Set’s tend to be the forgotten sibling of Swift’s built-in collection types with most developers leaning toward using an Array by default. In some situations though, Swift’s humble Set type can provide some significant advantages over an Array, especially when it comes to predicatable performance. @johnsundell takes a look.
Debugging is one of the more difficult tasks we have to tackle as developers and heap corruption especially is right up there on the difficulty scale as the cause of the corruption can often be completely different from the location that gets reported in the stack trace. @vasarhelyia tells her story of tracking down one such bug – a true tail of developer meets detective.
If you’ve ever implemented a dynamic list or collection view in Swift, you’ll know that keeping track of the order that that elements that have been added / deleted / moved and synchronising those changes with the underlying data model can be challenging. This is where IGListKit from the @instagrameng at Instragram comes in. It’s specifically designed to help track these changes, letting you quickly diff and then animate updates to your list without the risk of unexpected crashes. @SebastianBoldt shows you how to get started.
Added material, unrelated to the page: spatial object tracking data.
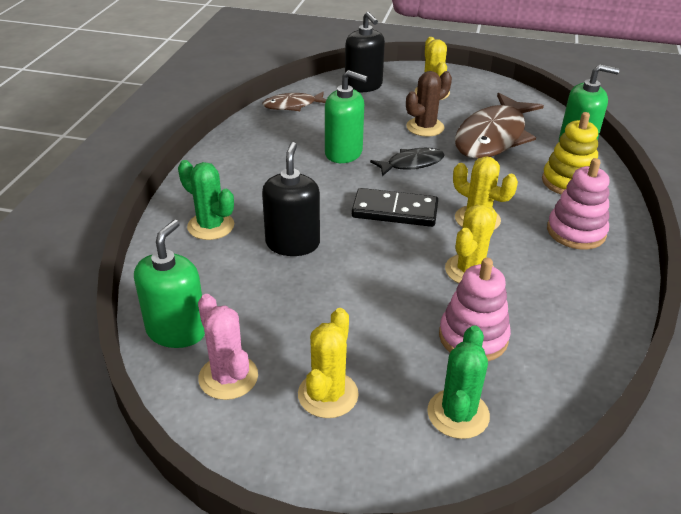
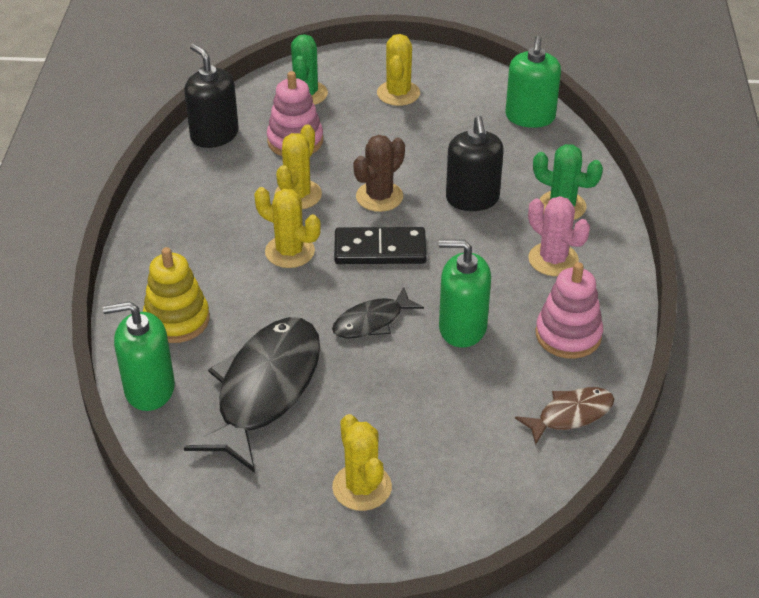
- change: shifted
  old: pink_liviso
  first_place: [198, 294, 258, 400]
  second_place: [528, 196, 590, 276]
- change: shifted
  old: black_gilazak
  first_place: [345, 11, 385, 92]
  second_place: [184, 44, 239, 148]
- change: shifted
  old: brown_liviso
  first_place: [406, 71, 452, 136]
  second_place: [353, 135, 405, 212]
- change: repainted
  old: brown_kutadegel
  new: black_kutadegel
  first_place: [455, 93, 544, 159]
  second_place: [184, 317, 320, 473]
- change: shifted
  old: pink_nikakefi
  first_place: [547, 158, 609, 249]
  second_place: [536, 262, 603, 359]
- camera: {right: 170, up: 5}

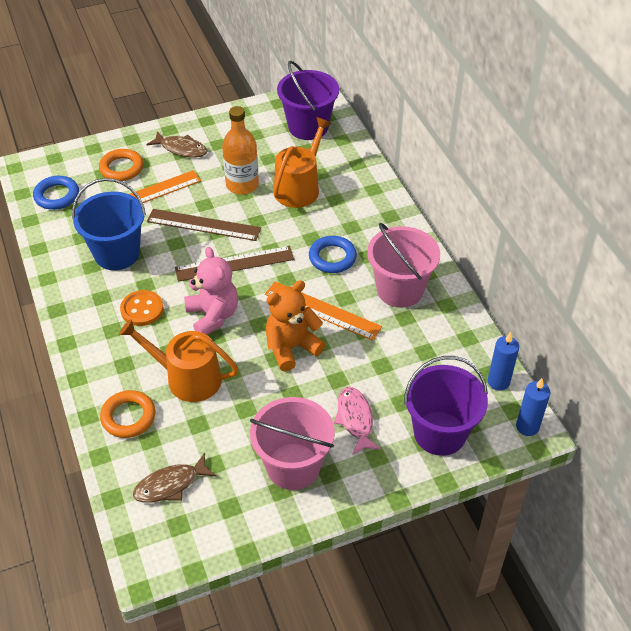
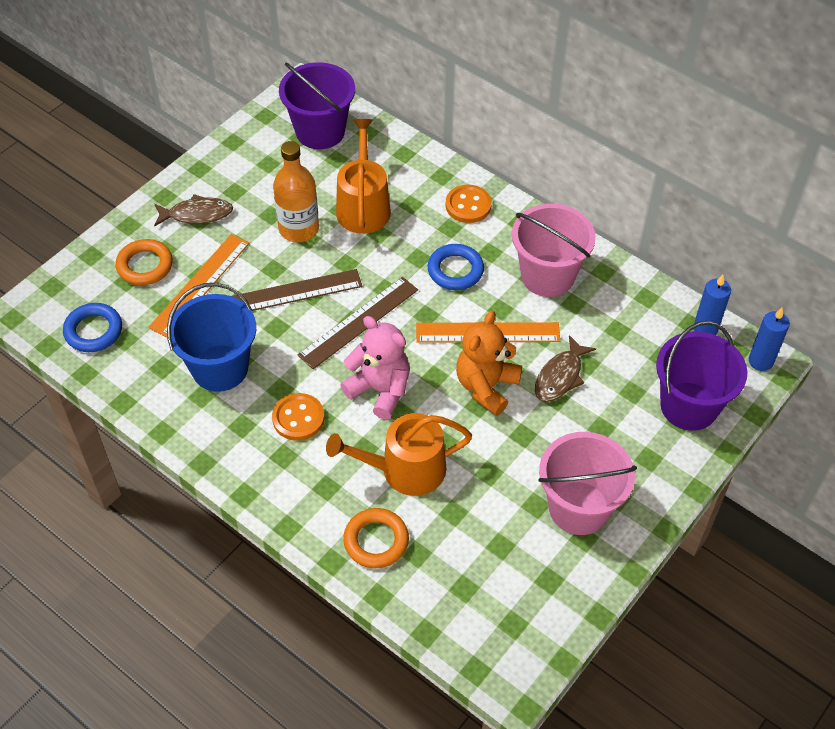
- change: shifted
  old: brown_kutadegel
  first_place: [133, 453, 217, 503]
  second_place: [535, 335, 596, 402]
- change: gone
  old: pink_kutadegel
  first_place: [334, 387, 381, 455]
- change: new
  new: orange_metonik
  second_place: [445, 185, 492, 223]
- camera: {right: -30, up: 5}

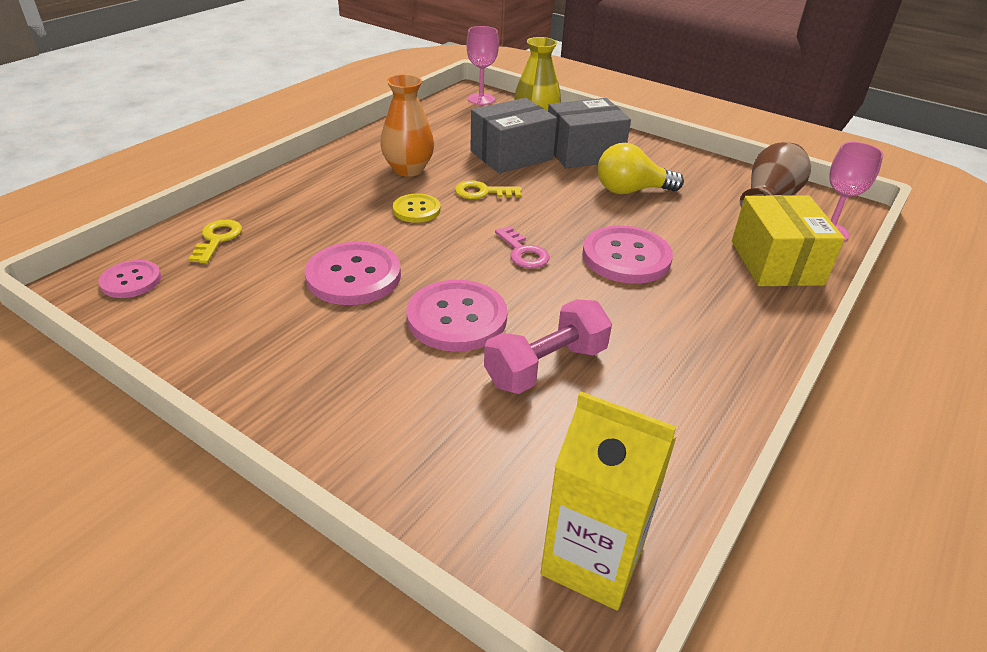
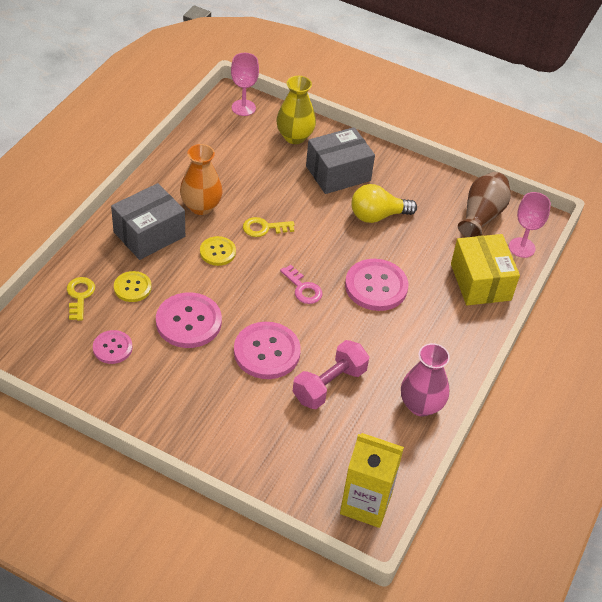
- change: shifted
  old: pink_metonik
  first_place: [98, 260, 161, 298]
  second_place: [93, 330, 133, 364]
- change: shifted
  old: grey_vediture
  first_place: [470, 98, 557, 173]
  second_place: [111, 183, 185, 260]
- change: new
  new: yellow_metonik
  second_place: [114, 271, 152, 302]
- change: new
  new: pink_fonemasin
  second_place: [401, 343, 450, 417]
- camera: {right: -10, up: 10}

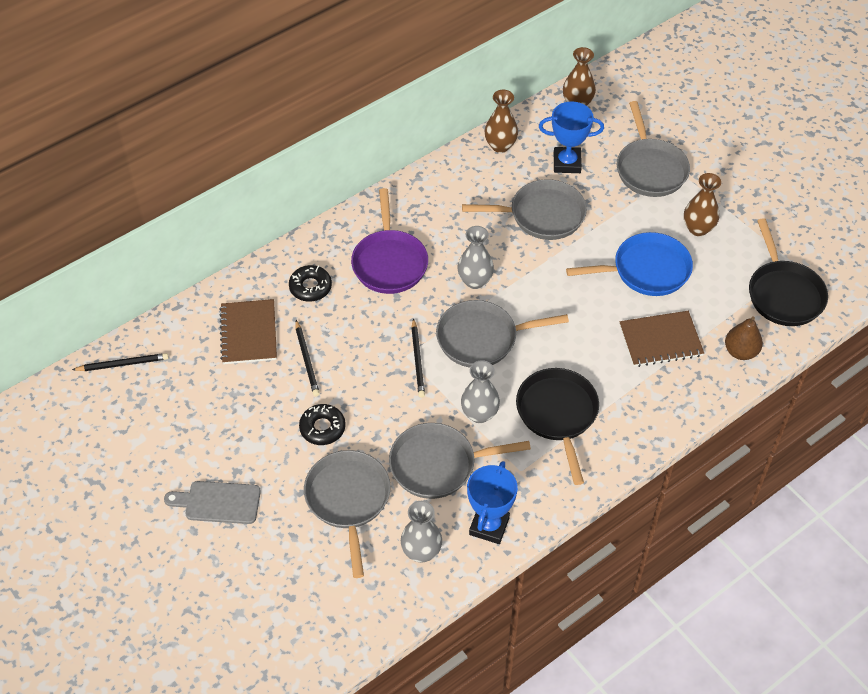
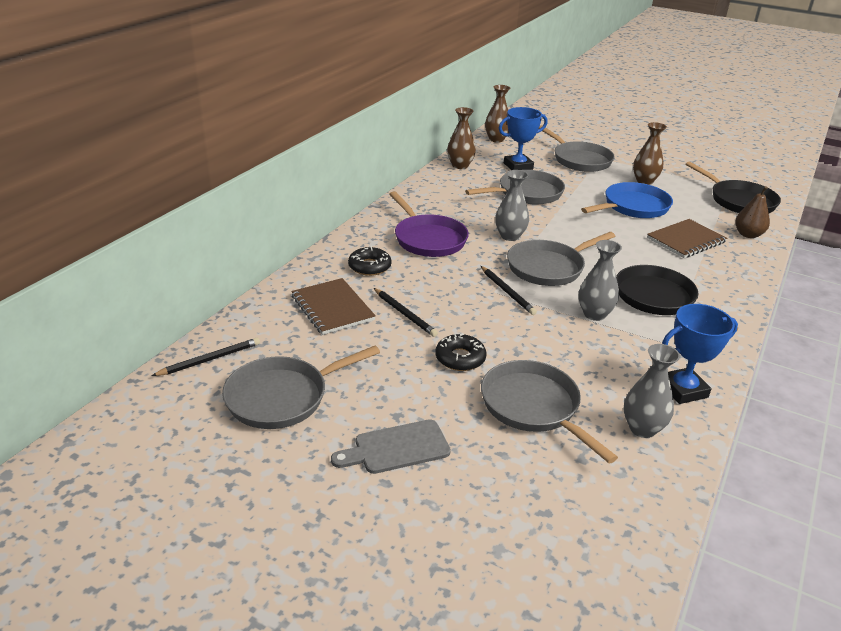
- change: shifted
  old: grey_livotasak
  first_place: [389, 423, 531, 499]
  second_place: [222, 346, 380, 429]
- change: rotated
  old: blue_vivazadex
  first_place: [467, 461, 518, 544]
  second_place: [662, 304, 738, 404]
  degrees: 75
- camera: {right: -25, up: -20}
Introduced in iOS 10 and updated in iOS 11, property animators provide finer grained control over your UIView animations, letting you pause, restart and dynamically modify animatable properties on your views from code. @kharrison takes a look at some of the capabilities they provide including everything from basic animations and animation timing through to more complex key-frame-based animations.
With the Swift Package manager continuing to provide only minimal support for iOS, the choice of packages management for iOS projects generally boils down a choice between between using Carthage or Cocoapods. But if you’re just getting started, how do you decide on which one to choose? @Shashikant86 lays out your options.
With this years International Womens day taking place last Thursday, @twostraws discusses one of the more deep-seated issues within the Swift community – it’s lack of diversity. The article itself is great and but Paul has also gone one step further by offering (for the month of March) his free support to any anyone who feels they are part of an under-represented part of the community. It’s a great offer and one you should definitely take advantage of if you identify as being within one of these groups.